The New York Times has been criticized recently for running opinion pieces which are critical of gender-affirming care, and which seem to use questionable research. This week, David Brooks cites the Cass Report in an opinion piece, calling Dr. Cass, “the kind of hero the world needs today.” Yet, and we just noted, she raises concerns about the lack of double-blind studies while using studies which are not double-blind to support her findings. Dr. Cass’s report finds only 10 patients who quit gender-affirming care, not some huge number of desisters. For turning Dr.

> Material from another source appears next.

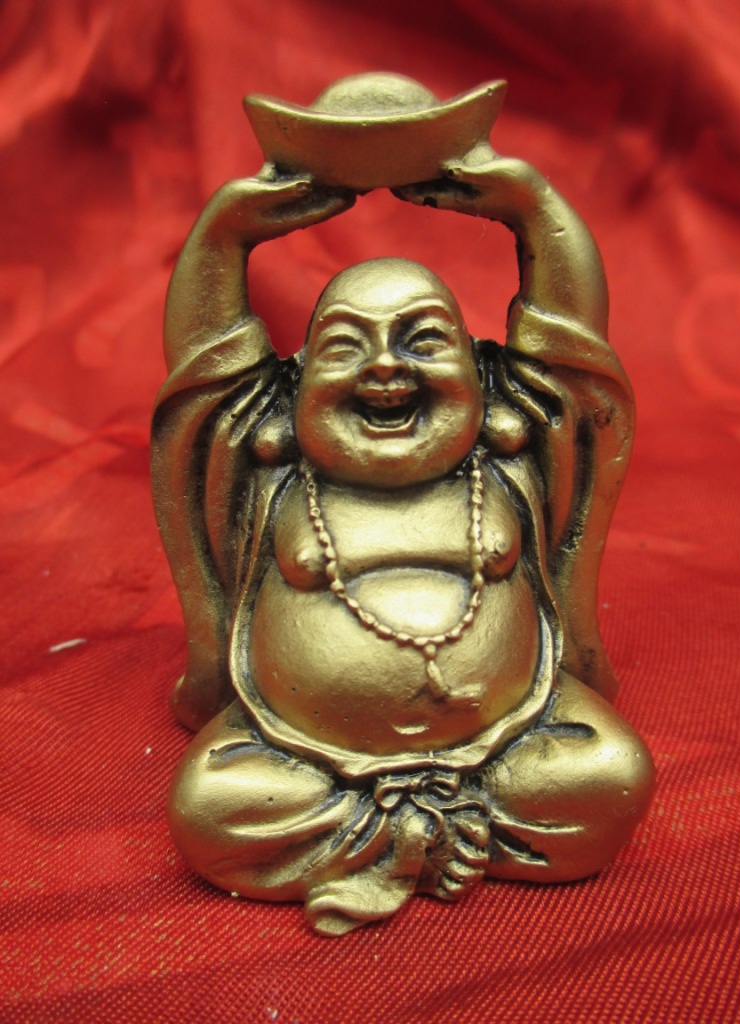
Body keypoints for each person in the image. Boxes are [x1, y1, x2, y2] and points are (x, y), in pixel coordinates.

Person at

Cass and her team into heroes, David Brooks gets a Twit Award.. His opinion piece is at the New York Times website.
An opinion piece in the right-leaning National Post also talks of the Cass Report, saying that the rise in teens seeking gender-related care is evidence of a “social contagion.” That term is actually from the work of Dr. Lisa Littman, a sociologist, not a medical doctor. She gathered her data by talking to parents who hang out at anti-transgender social media platforms, where they reinforce each other’s opinions. Yet, she generalizes her results to include patients with supportive parents. For bringing bad evidence into the debate, the National Post gets a Twit Award.
The National Review has an article about a transgender high school student, Alex Ye, who was arrested for allegedly plottiing to do a school shooting. While we do not condone planning or committing school shootings, we have a problem with an article that deliberately misgenders and deadnames a transgender person. For obsessing in a hatred of transgender people, the National Review gets a Twit Award.

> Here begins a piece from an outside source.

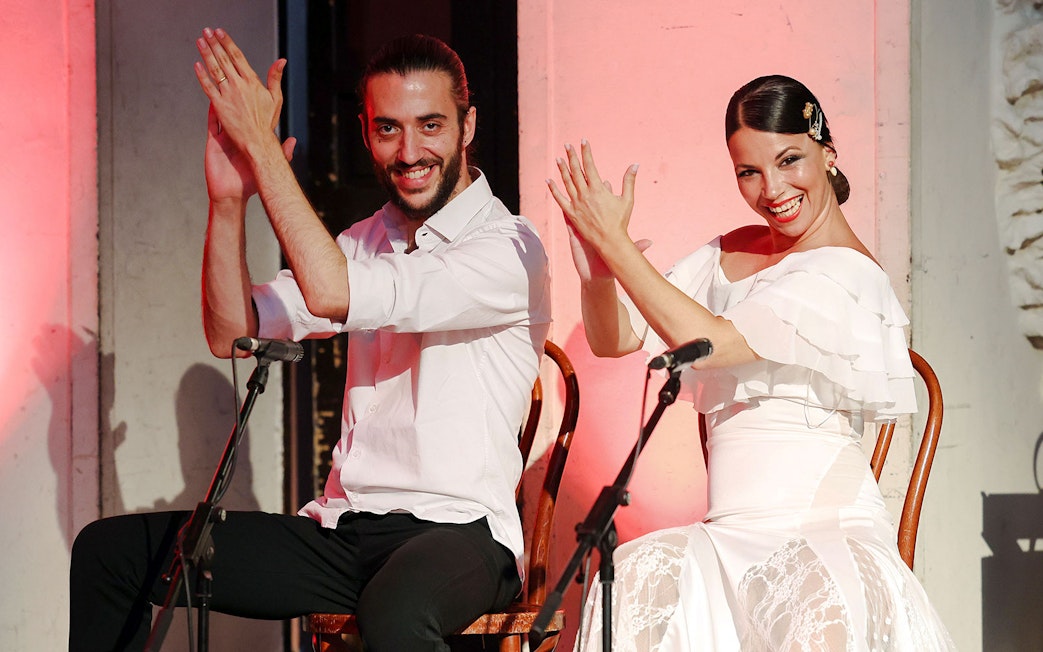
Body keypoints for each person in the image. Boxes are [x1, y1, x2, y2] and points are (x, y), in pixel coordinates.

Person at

Drenda Keesee is a pastor, a right-wing extremist, and a Republican candidate running unopposed for a seat on the county commission in Knox County, Ohio. She has written a book about a conspiracy to push transgenderism on your children. She goes a step further and claims, “These children’s souls are at stake. . .demonic spirits are attacking them, and satanic hordes are infiltrating them and even possessing their bodies.” Of course, she has no solid evidence that there is demonic possession going on, but that does not stop her from insisting that her opponents must be possessed by demons. For rushing to a very questionable conclusion (even priests who are called in to perform exorcisms confess that nearly all reports of demonic possession are false claims), Drenda Keesee gets a Twit Award. LGBTQ Nation has this story.
A bill which would make it a felony to “recruit” transgender youth has made it out of the Tennessee state Senate. For seeing a conspiracy among your political enemies, and for punishing people for political beliefs which differ from yours, the Tennessee Senate gets a Twit Award. This story comes from Erin Reed.